# Kaufberatung Yamaha 8 PS und Johnson 9,9 Seahorse



## Astarod (10. Februar 2013)

Moin
Ich habe die Möglichkeit 2 Aussenborder zu kaufen.
1 Yamaha 8 ps Langschaft bj etwa Anfang der 80er
2 Johnson Seahorse 9,9 Normalschaft
Was meint ihr,wieviel kann man ausgeben?

gruß
Asta


----------



## Don-Machmut (10. Februar 2013)

*AW: Kaufberatung Yamaha 8 PS und Johnson 9,9 Seahorse*



Astarod schrieb:


> Moin
> Ich habe die Möglichkeit 2 Aussenborder zu kaufen.
> 1 Yamaha 8 ps Langschaft bj etwa Anfang der 80er
> 2 Johnson Seahorse 9,9 Normalschaft
> ...



also ich würde für beide kein geld mehr  ausgeben |uhoh:
und zweitens was brauchst du den Normal oder Langschaft danach sollte man zuerst schauen #h???????????


----------



## Astarod (10. Februar 2013)

*AW: Kaufberatung Yamaha 8 PS und Johnson 9,9 Seahorse*



Don-Machmut schrieb:


> also ich würde für beide kein geld mehr ausgeben |uhoh:
> und zweitens was brauchst du den Normal oder Langschaft danach sollte man zuerst schauen #h???????????


 

Ich brauche gar keinen,aber es wäre vieleicht ein Schnäppchen!|rolleyes


----------



## Don-Machmut (10. Februar 2013)

*AW: Kaufberatung Yamaha 8 PS und Johnson 9,9 Seahorse*



Astarod schrieb:


> Ich brauche gar keinen,aber es wäre vieleicht ein Schnäppchen!|rolleyes



na den würde ich auch so ein altes teil garnicht kaufen !!!!!!
Schnäppchen währe es nur für den verkäufer :k finde ich #d


----------



## antonio (10. Februar 2013)

*AW: Kaufberatung Yamaha 8 PS und Johnson 9,9 Seahorse*

wenn man etwas nicht braucht, warum sollte man es dann kaufen.

antonio


----------



## Astarod (10. Februar 2013)

*AW: Kaufberatung Yamaha 8 PS und Johnson 9,9 Seahorse*



antonio schrieb:


> wenn man etwas nicht braucht, warum sollte man es dann kaufen.

Gesammelte Daten:
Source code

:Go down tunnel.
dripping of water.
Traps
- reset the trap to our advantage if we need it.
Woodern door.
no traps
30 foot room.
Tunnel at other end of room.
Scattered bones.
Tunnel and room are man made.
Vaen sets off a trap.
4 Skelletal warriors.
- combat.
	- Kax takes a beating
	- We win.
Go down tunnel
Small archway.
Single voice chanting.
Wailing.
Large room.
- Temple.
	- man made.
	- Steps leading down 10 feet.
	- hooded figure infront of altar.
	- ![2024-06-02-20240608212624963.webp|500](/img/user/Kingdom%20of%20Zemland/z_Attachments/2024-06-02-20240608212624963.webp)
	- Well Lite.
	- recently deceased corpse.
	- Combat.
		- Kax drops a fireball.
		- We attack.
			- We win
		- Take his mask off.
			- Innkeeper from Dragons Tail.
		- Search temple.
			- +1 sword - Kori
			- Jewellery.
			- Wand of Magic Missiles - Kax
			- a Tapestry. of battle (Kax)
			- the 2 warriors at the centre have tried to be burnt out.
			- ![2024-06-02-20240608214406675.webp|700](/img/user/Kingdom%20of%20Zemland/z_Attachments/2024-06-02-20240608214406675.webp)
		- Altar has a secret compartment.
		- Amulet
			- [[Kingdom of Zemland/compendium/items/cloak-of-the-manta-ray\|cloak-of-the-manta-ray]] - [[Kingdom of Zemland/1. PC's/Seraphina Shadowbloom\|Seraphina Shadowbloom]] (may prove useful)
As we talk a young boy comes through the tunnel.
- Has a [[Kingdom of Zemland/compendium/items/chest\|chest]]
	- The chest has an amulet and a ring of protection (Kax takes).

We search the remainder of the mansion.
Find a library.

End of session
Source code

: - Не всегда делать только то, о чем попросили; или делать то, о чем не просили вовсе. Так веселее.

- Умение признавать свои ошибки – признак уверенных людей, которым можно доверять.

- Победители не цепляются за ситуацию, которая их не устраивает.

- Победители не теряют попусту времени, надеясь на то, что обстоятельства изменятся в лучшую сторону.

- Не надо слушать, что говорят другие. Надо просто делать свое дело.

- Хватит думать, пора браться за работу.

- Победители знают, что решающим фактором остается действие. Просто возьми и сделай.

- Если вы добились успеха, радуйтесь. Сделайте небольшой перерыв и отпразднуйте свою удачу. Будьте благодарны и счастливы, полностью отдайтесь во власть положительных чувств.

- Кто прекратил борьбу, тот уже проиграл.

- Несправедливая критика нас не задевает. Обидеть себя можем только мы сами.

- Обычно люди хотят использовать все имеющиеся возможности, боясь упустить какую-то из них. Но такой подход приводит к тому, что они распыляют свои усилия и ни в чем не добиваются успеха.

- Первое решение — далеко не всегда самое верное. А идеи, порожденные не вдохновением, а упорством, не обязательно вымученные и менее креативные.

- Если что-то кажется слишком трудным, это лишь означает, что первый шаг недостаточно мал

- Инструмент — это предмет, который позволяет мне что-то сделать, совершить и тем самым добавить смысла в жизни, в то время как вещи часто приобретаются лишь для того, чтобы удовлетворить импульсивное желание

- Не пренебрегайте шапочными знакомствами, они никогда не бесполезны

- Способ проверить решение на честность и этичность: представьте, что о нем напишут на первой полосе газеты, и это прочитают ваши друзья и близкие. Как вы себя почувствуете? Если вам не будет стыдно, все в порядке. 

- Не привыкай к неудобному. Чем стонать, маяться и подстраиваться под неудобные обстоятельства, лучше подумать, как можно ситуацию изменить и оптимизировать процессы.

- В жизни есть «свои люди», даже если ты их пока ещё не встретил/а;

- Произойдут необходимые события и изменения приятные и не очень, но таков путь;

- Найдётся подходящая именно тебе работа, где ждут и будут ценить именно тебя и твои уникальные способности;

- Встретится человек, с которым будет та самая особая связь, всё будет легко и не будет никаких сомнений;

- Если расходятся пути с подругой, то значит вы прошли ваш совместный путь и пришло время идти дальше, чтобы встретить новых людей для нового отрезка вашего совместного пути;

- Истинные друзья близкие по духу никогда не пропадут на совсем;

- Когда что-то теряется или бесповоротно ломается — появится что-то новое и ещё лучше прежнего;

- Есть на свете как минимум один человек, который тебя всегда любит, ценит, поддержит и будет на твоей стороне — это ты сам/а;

Deine Aufgaben.
**1)** Tippe den Forumsthread von „na den würde“ bis „antonio (10. Februar 2013)“ wortgetreu ab.
**2)** Nenne alle Benutzernamen, unter denen im Forumsthread Beiträge stehen.
**3)** Fasse den Absatz im ersten Beitrag des Forumsthreads, der mit „Moin“ beginnt, als Liste zusammen.

Schriftliche Antworten.
**1)**
na den würde ich auch so ein altes teil garnicht kaufen !!!!!!
Schnäppchen währe es nur für den verkäufer :k finde ich #d


----------



## antonio (10. Februar 2013)

**2)** Astarod, Don-Machmut, antonio

**3)**
- Zwei Außenborder stehen zum Kauf.
- Yamaha, 8 PS, Langschaft, Baujahr etwa Anfang der 80er
- Johnson Seahorse 9,9, Normalschaft
- Frage: Wie viel kann man dafür ausgeben?